Football And Motorsport. I want you to think about that for a second. Football, combined with roaring V12 Single Seater Formula cars on fat slick tyres racing at some truly awesome Tracks. The Cars all sound fantastic, and the Racing is usually very, very good. Last years championship went very much down to the wire, with Tottenham Hotspurs' Craig Dolby undoubtedly cursing the fact that the Beijing round was a non-championship race due to the street track lacking the necessary FIA license, and losing to Anderlecht's Davide Rigon by just two points. The Series also seems to be very stable, so none of the teams seem to be scrabbling round for budgets or settling for drivers of limited talent who are willing to pay for their seat. It isn't quite a stepping stone to F1 yet, but it very much could be in the future.

The Race uses a similar format to a football match, with two main races of 40-45 minutes with the second race as a reversed grid, and a "SuperFinal" five lap shootout, with the top six drivers from the weekend racing for a prize of €100,000. The races feature rolling starts that are delightfully haphazard, since the cars can overtake from the moment the poleman reaches the start/finish line.

Where to watch.

While you can watch the races on ESPN in the UK or, rather oddly, on Bloomberg possibly the best way is to take advantage of the live stream on the Championship's Website.
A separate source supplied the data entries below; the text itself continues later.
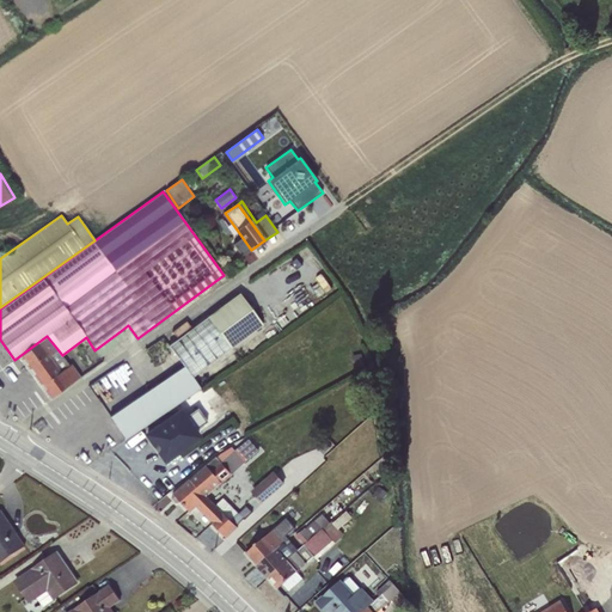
[(262,324),(239,293),(169,346),(184,366),(193,378),(262,324)]
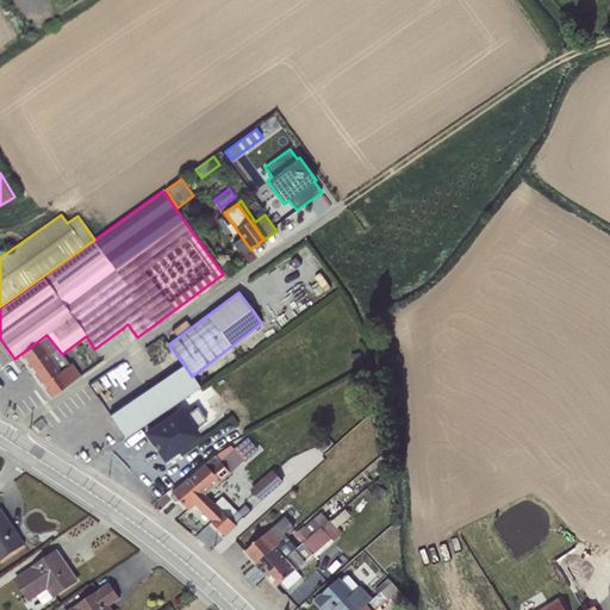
[(122,329),(94,349),(100,356),(117,343),(116,342),(123,336),(124,332),(122,329)]
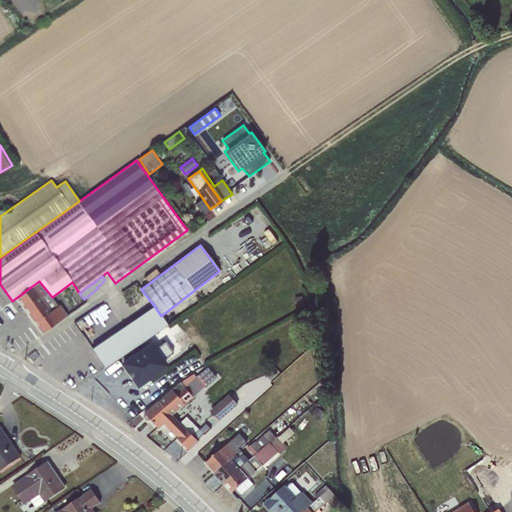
[(52,297),(39,281),(16,298),(41,333),(42,333),(67,315),(59,304),(57,305),(52,297)]
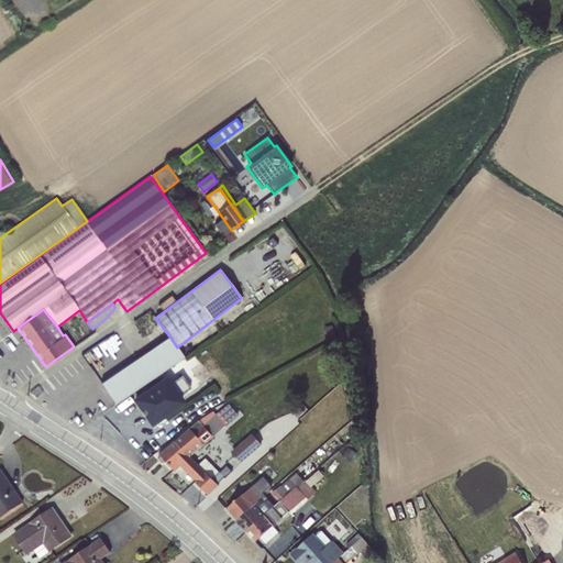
[(333,326),(323,327),(324,338),(334,337),(333,326)]
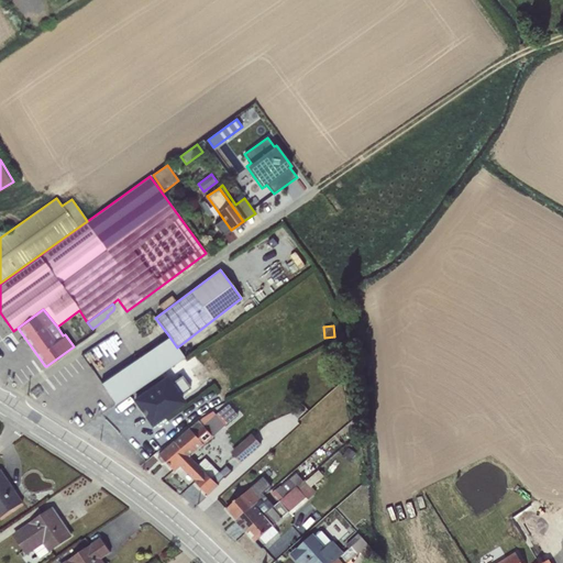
[(169,337),(101,383),(116,404),(185,357),(177,348),(169,337)]
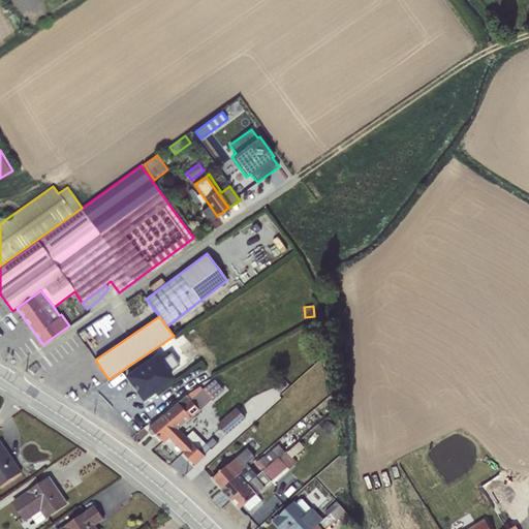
[(156,352),(124,375),(142,401),(175,378),(169,371),(179,365),(170,353),(161,360),(156,352)]
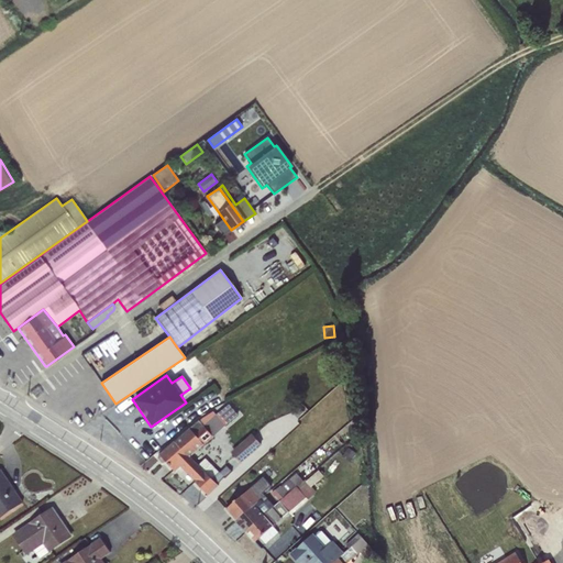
[(159,455),(158,459),(163,462),(165,461),(174,471),(180,465),(196,481),(195,482),(208,495),(218,485),(217,484),(229,472),(224,467),(220,473),(206,459),(198,465),(189,456),(238,415),(229,405),(217,415),(212,410),(205,417),(203,417),(174,441),(159,455)]
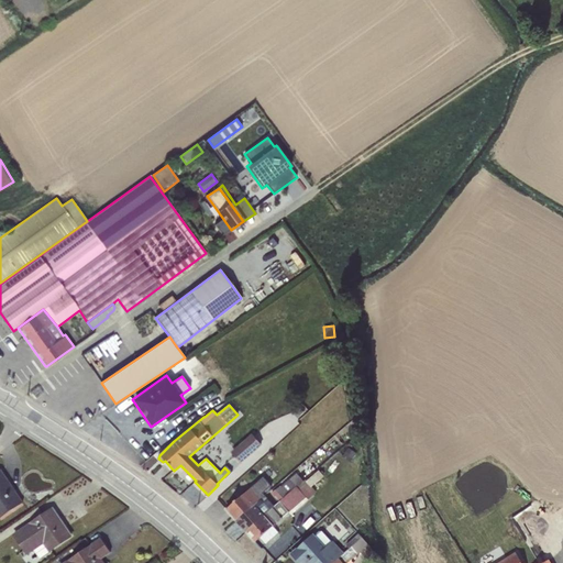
[(252,435),(231,453),(240,463),(261,445),(252,435)]
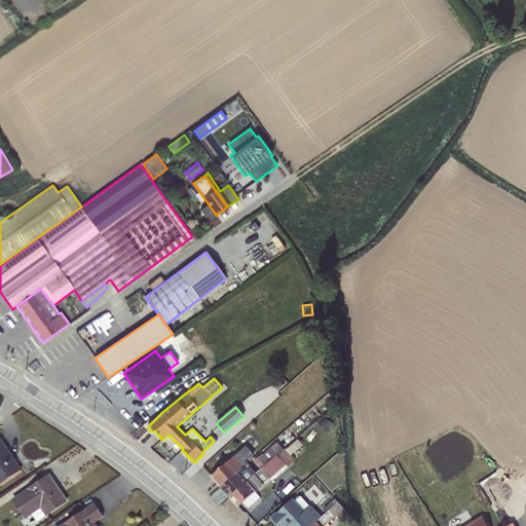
[(325,418),(320,426),(327,431),(333,423),(325,418)]
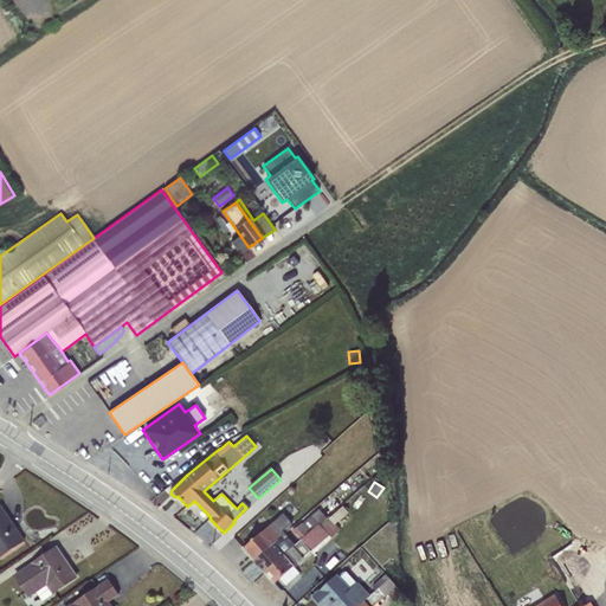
[(0,505),(0,558),(24,542),(0,505)]
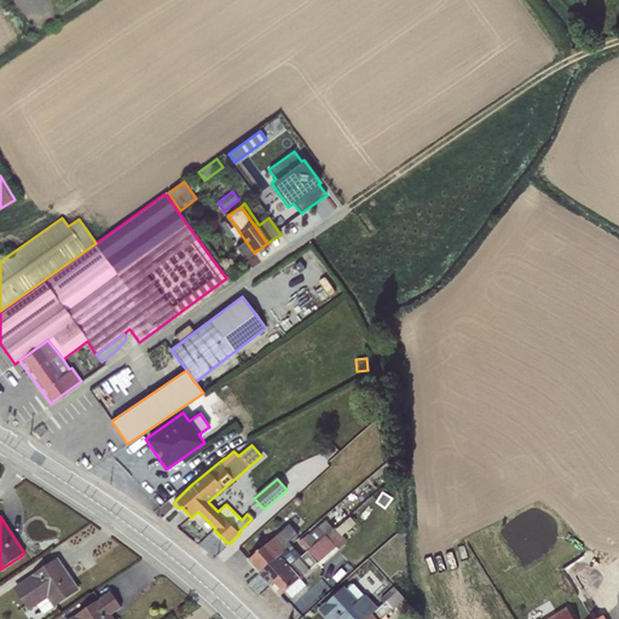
[(302,556),(270,584),(281,596),(285,591),(300,579),(318,563),(319,567),(339,550),(347,542),(342,536),(356,524),(350,518),(337,528),(336,527),(334,530),(306,553),(302,556)]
And to encourage your patronage, here's the opening moments of the first round of the 2010 championship at Silverstone:


FIA GT1 and GT3 Championships

Do I really need to sell this one to you? DB9's, Murcielago's Ford-GTs, Nissan GT-Rs, Corvettes and Maseratis go Head to Head on a packed grid in some of the best sportscar racing in the world. To top that, it's supported at the European fixtures by the GT3 series which features BMW Z4's, Audi R8s, and in the near future the McLaren MP4-12c. The only downside to this series is that is has robbed the Le Mans grid a bit, since the legendary 24 hour race is having to go without it's GT1 runners this year due to a fixture clash.

Where to watch.

Again, ESPN or Bloomberg show the races, with the series kicking off on the 27th March - the evening after F1's opening race in Australia in the morning. Some highlights of last years race at Silverstone:



And Last but not in any way least, the British Touring Car Championship.

Somewhat ironically, this national series is currently looking far stronger than the WTCC, with with at two strong manufacturer entries - Chevrolet Cruzes and Honda Civics - and a massive field of Independents with greater variety than the WTCC. Currently, as well as the BMW's and SEAT's of the world championship, the BTCC also features Protons Gen-2's, Chevrolet Lacetti's, Older Ford Focus STs, Vauxhall Vectras, Honda Integras, VW Golfs, Audi A4s, Toyota Avensis' and the new 'Global' Ford Focus. The Series has three races per weekend, as well as a full racecard of supports ranging from Formula Renault to the Clio Cup. Now in it's 54th year, the series is currently going to a new strength with it's new "Next-Generation Touring Car" rules opening the field up substantially.

Given the tight twisty nature of most British tracks, and that fact that a lot of the races tend to take place on the shorter variants of circuits, the panel bashing fun and close pack racing are a near constant.

Where to watch.

ITV4 currently shows the Entirity of BTCC race day, including all the support races. Here's some highlights from 2010!


Well, this is far from a complete list of whats available out there, but they're certainly an alternative to Formula One, and can often be a lot more fun and frolicky. All of these series are relatively easy to find, along with other like the various Le Mans series, Formula 2 and the various Formula 3 series around the world. Hell, even Indycar and NASCAR are becoming more available through streaming, so theres plenty of choice to tide you over both before and during the F1 season.